Le 13 mai, Cointelegraph, citant Politico, rapporte que des membres de la commission bancaire du Sénat américain ont déposé plus de 100 amendements au projet de loi sur les cryptomonnaies qui sera examiné jeudi. Un exemplaire du texte modifié obtenu par Politico montre que Coinbase, Kraken et Gemini avaient suggéré aux législateurs de supprimer la clause du projet imposant aux plateformes de n’inscrire que des jetons « difficiles à manipuler ».
D’après l’article de Politico, les règles actuelles de la CFTC imposent aux bourses souhaitant proposer des produits liés à des matières premières de gros volume de « s’auto-certifier » afin de s’assurer, avant d’offrir la négociation, que les contrats sont difficiles à manipuler. Cette norme s’applique également aux marchés prédictifs réglementés par la CFTC. Le projet de loi sur les cryptomonnaies vise à conférer à la CFTC de nouveaux pouvoirs étendus en matière de surveillance des actifs numériques, et à étendre l’application de la norme précitée.
Politico cite trois personnes informées selon lesquelles la préoccupation principale des bourses est que la clause anti-manipulation rendrait plus difficile la démonstration qu’il n’existe aucun risque de manipulation pour les petits jetons dont la fréquence de négociation est plus faible et dont le risque de volatilité est plus élevé. Les trois personnes informées confirment aussi que les bourses font également du lobbying auprès des membres de la commission bancaire pour modifier la clause afin de résoudre leur problème de capacité à inscrire des petits jetons.
Politico cite en outre une personne informée : « C’est un très grand recul par rapport aux premières versions du projet de loi. Ils veulent manifestement une approche de réglementation plus souple. »
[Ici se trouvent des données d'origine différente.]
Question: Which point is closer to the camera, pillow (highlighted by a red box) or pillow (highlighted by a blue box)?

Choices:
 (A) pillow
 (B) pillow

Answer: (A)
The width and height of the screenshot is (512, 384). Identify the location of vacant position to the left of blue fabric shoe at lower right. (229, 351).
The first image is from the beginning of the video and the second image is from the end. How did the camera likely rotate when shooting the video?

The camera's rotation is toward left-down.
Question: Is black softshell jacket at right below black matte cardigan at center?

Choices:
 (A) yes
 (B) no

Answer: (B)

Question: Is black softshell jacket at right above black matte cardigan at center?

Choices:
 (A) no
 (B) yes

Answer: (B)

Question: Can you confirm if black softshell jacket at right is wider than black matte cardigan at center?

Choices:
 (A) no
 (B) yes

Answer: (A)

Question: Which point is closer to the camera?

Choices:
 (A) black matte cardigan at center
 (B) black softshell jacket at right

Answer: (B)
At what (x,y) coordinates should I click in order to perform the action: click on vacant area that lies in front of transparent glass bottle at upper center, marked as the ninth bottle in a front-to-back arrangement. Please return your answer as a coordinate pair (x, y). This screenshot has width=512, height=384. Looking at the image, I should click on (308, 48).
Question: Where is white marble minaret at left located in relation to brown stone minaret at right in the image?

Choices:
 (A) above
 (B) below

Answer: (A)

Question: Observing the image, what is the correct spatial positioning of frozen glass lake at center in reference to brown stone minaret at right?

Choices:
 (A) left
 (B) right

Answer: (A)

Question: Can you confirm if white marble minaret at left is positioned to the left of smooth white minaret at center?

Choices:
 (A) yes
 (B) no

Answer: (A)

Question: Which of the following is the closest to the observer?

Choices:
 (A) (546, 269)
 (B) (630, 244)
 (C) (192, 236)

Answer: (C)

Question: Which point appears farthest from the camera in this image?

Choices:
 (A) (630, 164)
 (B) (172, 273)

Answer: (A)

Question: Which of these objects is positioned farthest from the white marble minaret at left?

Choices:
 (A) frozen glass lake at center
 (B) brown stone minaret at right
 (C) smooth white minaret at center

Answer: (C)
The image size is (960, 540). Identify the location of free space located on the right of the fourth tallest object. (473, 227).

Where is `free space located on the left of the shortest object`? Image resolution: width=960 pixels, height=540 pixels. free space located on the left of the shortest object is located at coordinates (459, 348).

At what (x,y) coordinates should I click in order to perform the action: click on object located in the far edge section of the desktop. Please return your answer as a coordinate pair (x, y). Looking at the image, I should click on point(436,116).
D’après Politico, des porte-parole de Coinbase et Kraken ont publié ensemble une déclaration conjointe de Coinbase, Kraken et Gemini, qui nie avoir cherché à affaiblir les mesures de protection du marché. La déclaration affirme : « Des millions d’Américains qui participent au marché des actifs numériques n’obtiennent pas les protections de réglementation fédérale qu’ils devraient avoir. Toutes les mesures que nous prenons dans le cadre de notre travail législatif visent à changer cette situation — en élargissant la réglementation, plutôt qu’en la restreignant. »
Le directeur des politiques fédérales chez Coinbase, Robin Cook, indique à ce sujet que si un jeton n’est pas d’abord inscrit, il lui sera difficile d’accumuler un volume de négociation et une attention suffisants pour éviter le risque de manipulation, créant un dilemme du type « l’œuf ou la poule ». Cook déclare : « Nous soutenons fermement les normes anti-manipulation dans les marchés à terme et de gré à gré traditionnels. Notre objectif actuel est de s’assurer qu’en introduisant une norme qui ne s’applique pas au marché des cryptomonnaies au comptant, nous n’enchaînons pas involontairement les organismes de régulation, l’industrie et les consommateurs. »
D’après Politico, le porte-parole de Gemini n’a pas répondu à une demande de commentaires.
D’après Cointelegraph, le projet de loi sur la structure du marché des cryptomonnaies couvre les compétences de deux commissions : une partie au sein de la commission de l’agriculture du Sénat a été adoptée fin janvier 2026 selon des lignes partisanes, accordant à la CFTC de nouveaux pouvoirs étendus de surveillance des produits numériques ; une partie au sein de la commission bancaire du Sénat relève du cadre de régulation de la SEC et devrait faire l’objet d’un vote au plus tôt la semaine prochaine. Avant que le projet de loi ne soit examiné par l’ensemble du Sénat, il est prévu qu’il subisse de profondes modifications afin de gagner le soutien des démocrates, dont le nombre de voix sera crucial pour son adoption finale.
D’après Politico, Coinbase, Kraken et Gemini ont suggéré aux législateurs de supprimer l’exigence imposant aux plateformes de n’inscrire que des actifs numériques « difficiles à manipuler » ; trois personnes informées ayant confirmé les informations à Politico ont demandé à ne pas être nommées.
D’après Politico, la préoccupation principale des bourses est que la clause anti-manipulation les rendrait plus difficiles à prouver qu’il n’y a pas de risque de manipulation pour les petits jetons, dont la fréquence de négociation est plus faible et le risque de volatilité plus élevé, ce qui limiterait leur capacité à inscrire des petits jetons.
D’après Cointelegraph, citant Politico, la commission bancaire du Sénat examinera le projet de loi sur les cryptomonnaies le 14 mai 2026 (jeudi) ; les membres de la commission ont déjà déposé plus de 100 amendements. Un vote est attendu au plus tôt la semaine prochaine sur la partie relevant de la commission bancaire.